Don’t let your contacts feel like you’re only reaching out to them for promotion during pride month, but that you continually value their work and your partnership. Remember, pride happens year-round, so don’t hesitate to reach out with ways you’re supporting the LGBTQ+ community at any time! Organizations will be overwhelmed with donations in June as everyone hops on the bandwagon. Think of ways you can be supportive in other months as well.
Remember, there’s more to pride than handing out freebies in a parade or sending your staff marching in a rainbow-branded logo. Are you trying to promote yourself, loosely tying efforts to pride, or are you supporting the LGBTQ+ community and using your platform as an ally? Taking on pride means including the entire LGBTQ+ community, so be ready to learn more about inequalities within the community such as misogyny, body shaming, racism and transgender rights. Drag queens and pop divas are great, but there’s more to the LGBTQ+ community than gay clubs and brunches. Make sure your messaging is representative and inclusive of the entire community.

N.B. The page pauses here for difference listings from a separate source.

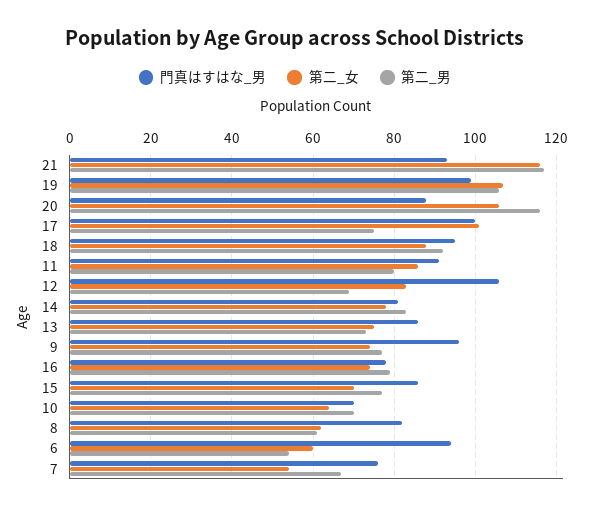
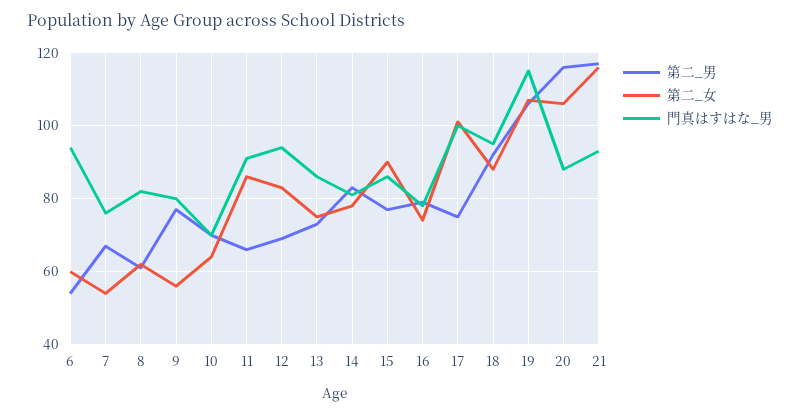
門真はすはな_男, 19: 100 -> 115
第二_男, 11: 80 -> 65
門真はすはな_男, 12: 105 -> 95
門真はすはな_男, 9: 95 -> 80
第二_女, 9: 75 -> 55
第二_女, 15: 70 -> 90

While we’re making huge steps forward—such as the nationwide legalization of gay marriage in 2015; more representation in the media of LGBTQ+ athletes, politicians and entertainers; national monuments recognizing LGBTQ+ history; and the recent workplace protection law—there’s still a long way to go. Consider these key points during pride month, and brainstorm ways to support your LGBTQ+ staff and consumers beyond June.
As PR professionals and marketers, it’s our job to keep clients engaged, contribute to the conversation and make advancements within our organizations. For more information on how to effectively support and deploy a LGBTQ+ campaign, email us at email@example.com or contact us.

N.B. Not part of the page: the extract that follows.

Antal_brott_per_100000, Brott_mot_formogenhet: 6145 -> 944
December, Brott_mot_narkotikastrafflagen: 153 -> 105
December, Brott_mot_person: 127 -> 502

Additionally, here are some great resources and starting points we compiled to get educated, volunteer and make impactful donations:
- Born This Way Foundation: Founded with the goal of creating a kinder and braver world, supporting the mental and emotional wellness of young people by providing resources to thrive and drive change in communities.

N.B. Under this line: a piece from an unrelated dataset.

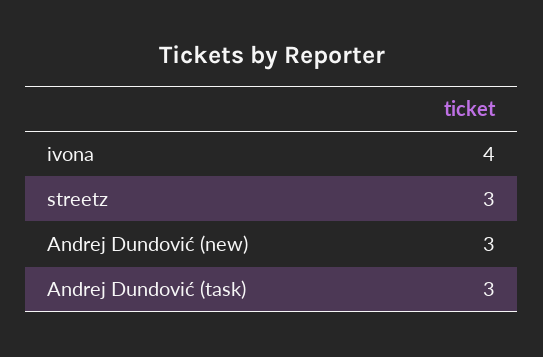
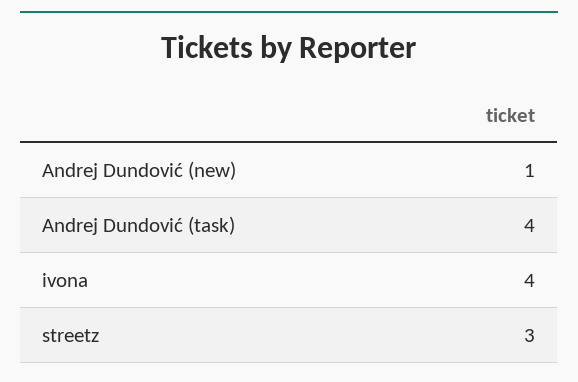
Andrej Dundović (new): 3 -> 1
Andrej Dundović (task): 3 -> 4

- GLSEN: A national network of educators, students and local chapters working to support LGBTQ-inclusive K-12 education and supportive environments of all students, regardless of sexual orientation, gender identity or expression.
- LGBTQ Freedom Fund: Posts bail to secure the safety and liberty of individuals in U.S. jails and immigration facilities, as discrimination and poverty disproportionately puts the community behind bars.
- Lavender Rights Project: Provides low-cost civil legal services and community programming centered in values of social justice for transgender and queer low-income people. Services aim to reimagine the legal landscape for the LGBTQ+ community.
- Out & Equal: Workplace equality organization helping LGBTQ+ people thrive in workplace culture.
- PFLAG: Provides support and education to LGBTQ+ people, their parents, families and allies.
- The Marsha P. Johnson Institute: Named after one of the most prominent figures in the Stonewall uprising, the MPJI protects and defends the human rights of Black transgender people by organizing advocacy, creating community programming and developing leadership.
- The Trevor Project: Support center for LGBTQ+ youth that provides crisis intervention and suicide prevention services.
- Transgender Law Center: Legal expertise committed to racial justice and community-driven strategies to keep trans and gender-nonconforming people alive and fighting for liberation.
- True Colors United: Implements solutions to youth homelessness that focus on the unique experiences of LGBTQ+ young people.